------ PROVIDED MATERIAL
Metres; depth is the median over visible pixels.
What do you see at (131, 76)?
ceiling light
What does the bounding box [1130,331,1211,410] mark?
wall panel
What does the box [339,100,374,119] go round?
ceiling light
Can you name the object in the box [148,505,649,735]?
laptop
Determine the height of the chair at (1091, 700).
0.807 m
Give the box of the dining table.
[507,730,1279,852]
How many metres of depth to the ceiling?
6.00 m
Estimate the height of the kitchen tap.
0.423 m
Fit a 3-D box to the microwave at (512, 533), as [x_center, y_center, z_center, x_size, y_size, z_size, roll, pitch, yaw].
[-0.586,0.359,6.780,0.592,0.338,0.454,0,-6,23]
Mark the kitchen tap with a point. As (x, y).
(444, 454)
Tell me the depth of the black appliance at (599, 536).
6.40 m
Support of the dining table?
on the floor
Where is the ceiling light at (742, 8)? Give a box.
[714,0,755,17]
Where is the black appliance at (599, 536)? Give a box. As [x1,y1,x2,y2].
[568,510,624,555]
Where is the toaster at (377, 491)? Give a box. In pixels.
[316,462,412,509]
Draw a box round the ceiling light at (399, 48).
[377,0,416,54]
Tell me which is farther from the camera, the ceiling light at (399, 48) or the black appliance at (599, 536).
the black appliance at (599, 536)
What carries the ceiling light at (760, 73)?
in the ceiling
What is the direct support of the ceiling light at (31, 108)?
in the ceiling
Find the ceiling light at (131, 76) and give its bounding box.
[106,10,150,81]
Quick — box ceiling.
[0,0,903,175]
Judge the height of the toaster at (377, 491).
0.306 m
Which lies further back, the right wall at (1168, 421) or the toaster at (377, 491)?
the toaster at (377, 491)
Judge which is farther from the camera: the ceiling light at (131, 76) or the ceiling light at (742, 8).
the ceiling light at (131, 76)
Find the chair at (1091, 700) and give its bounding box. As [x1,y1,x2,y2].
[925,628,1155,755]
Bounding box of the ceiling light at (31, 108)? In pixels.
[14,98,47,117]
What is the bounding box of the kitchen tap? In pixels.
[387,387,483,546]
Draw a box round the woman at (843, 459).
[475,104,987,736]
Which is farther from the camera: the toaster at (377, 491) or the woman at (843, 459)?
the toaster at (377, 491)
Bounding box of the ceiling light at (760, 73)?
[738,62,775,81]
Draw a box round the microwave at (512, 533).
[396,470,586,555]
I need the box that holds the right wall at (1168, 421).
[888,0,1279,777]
------------
All the data above must be copied again. Leave nothing out.

> [RESULT OF THE TASK]
Metres; depth is the median over visible pixels.
What do you see at (131, 76)?
ceiling light
What does the bounding box [1130,331,1211,410] mark?
wall panel
What does the box [339,100,374,119] go round?
ceiling light
Can you name the object in the box [148,505,649,735]?
laptop
Determine the height of the chair at (1091, 700).
0.807 m
Give the box of the dining table.
[507,730,1279,852]
How many metres of depth to the ceiling?
6.00 m
Estimate the height of the kitchen tap.
0.423 m
Fit a 3-D box to the microwave at (512, 533), as [x_center, y_center, z_center, x_size, y_size, z_size, roll, pitch, yaw].
[-0.586,0.359,6.780,0.592,0.338,0.454,0,-6,23]
Mark the kitchen tap with a point. As (x, y).
(444, 454)
Tell me the depth of the black appliance at (599, 536).
6.40 m
Support of the dining table?
on the floor
Where is the ceiling light at (742, 8)? Give a box.
[714,0,755,17]
Where is the black appliance at (599, 536)? Give a box. As [x1,y1,x2,y2].
[568,510,624,555]
Where is the toaster at (377, 491)? Give a box. In pixels.
[316,462,412,509]
Draw a box round the ceiling light at (399, 48).
[377,0,416,54]
Tell me which is farther from the camera, the ceiling light at (399, 48) or the black appliance at (599, 536).
the black appliance at (599, 536)
What carries the ceiling light at (760, 73)?
in the ceiling
What is the direct support of the ceiling light at (31, 108)?
in the ceiling
Find the ceiling light at (131, 76) and give its bounding box.
[106,10,150,81]
Quick — box ceiling.
[0,0,903,175]
Judge the height of the toaster at (377, 491).
0.306 m
Which lies further back, the right wall at (1168, 421) or the toaster at (377, 491)?
the toaster at (377, 491)
Judge which is farther from the camera: the ceiling light at (131, 76) or the ceiling light at (742, 8).
the ceiling light at (131, 76)
Find the chair at (1091, 700) and give its bounding box. As [x1,y1,x2,y2].
[925,628,1155,755]
Bounding box of the ceiling light at (31, 108)? In pixels.
[14,98,47,117]
What is the bounding box of the kitchen tap? In pixels.
[387,387,483,546]
Draw a box round the woman at (843, 459).
[475,104,987,736]
Which is farther from the camera: the toaster at (377, 491) or the woman at (843, 459)?
the toaster at (377, 491)
Bounding box of the ceiling light at (760, 73)?
[738,62,775,81]
Draw a box round the microwave at (512, 533).
[396,470,586,555]
I need the box that holds the right wall at (1168, 421).
[888,0,1279,777]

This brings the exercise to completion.